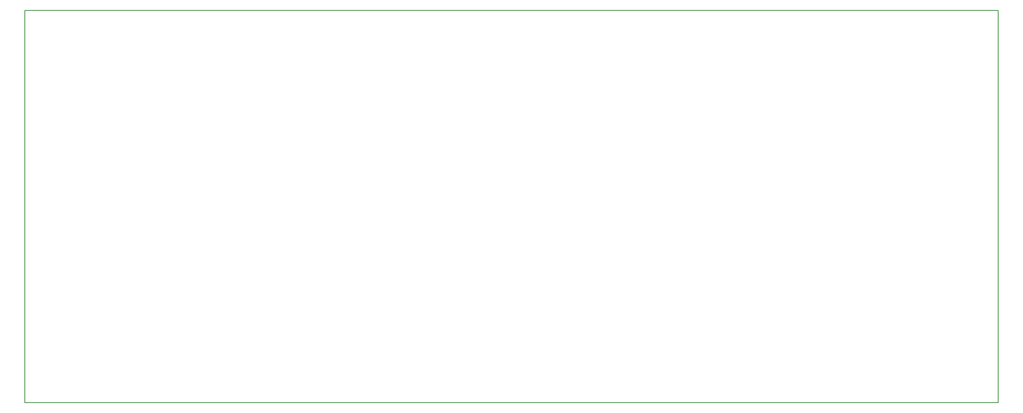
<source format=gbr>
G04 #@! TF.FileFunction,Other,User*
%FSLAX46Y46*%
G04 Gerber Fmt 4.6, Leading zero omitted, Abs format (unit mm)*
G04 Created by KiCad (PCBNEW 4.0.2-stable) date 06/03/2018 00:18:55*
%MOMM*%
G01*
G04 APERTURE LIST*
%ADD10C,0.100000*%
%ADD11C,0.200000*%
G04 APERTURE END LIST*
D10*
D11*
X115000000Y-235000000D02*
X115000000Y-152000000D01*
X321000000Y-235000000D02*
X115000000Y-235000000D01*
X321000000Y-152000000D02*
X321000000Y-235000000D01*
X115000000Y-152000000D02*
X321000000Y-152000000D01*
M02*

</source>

Problem details
Write out each line of the data above exactly, starting at the top and finishing with the line containing "G04 APERTURE LIST*"; omit the pictures.

Written solution
<source format=gbr>
G04 #@! TF.FileFunction,Other,User*
%FSLAX46Y46*%
G04 Gerber Fmt 4.6, Leading zero omitted, Abs format (unit mm)*
G04 Created by KiCad (PCBNEW 4.0.2-stable) date 06/03/2018 00:18:55*
%MOMM*%
G01*
G04 APERTURE LIST*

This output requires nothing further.